[LISTED ENTRIES — start]

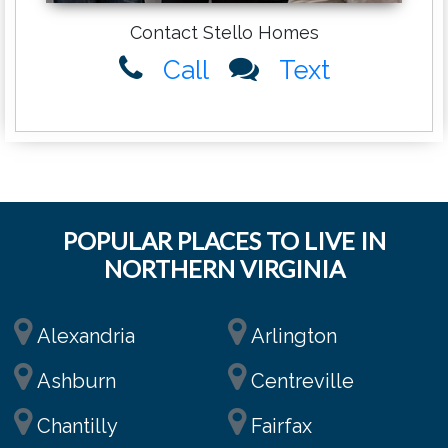
Contact Stello Homes
Call
Text
POPULAR PLACES TO LIVE IN
NORTHERN VIRGINIA
Alexandria
Arlington
Ashburn
Centreville
Chantilly
Fairfax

[LISTED ENTRIES — finish]

◆ **WORK REQUIRED**
The records above are to be transcribed word for word. Skip the images.

◆ **RESULT**
Contact Stello Homes
Call
Text
POPULAR PLACES TO LIVE IN
NORTHERN VIRGINIA
Alexandria
Arlington
Ashburn
Centreville
Chantilly
Fairfax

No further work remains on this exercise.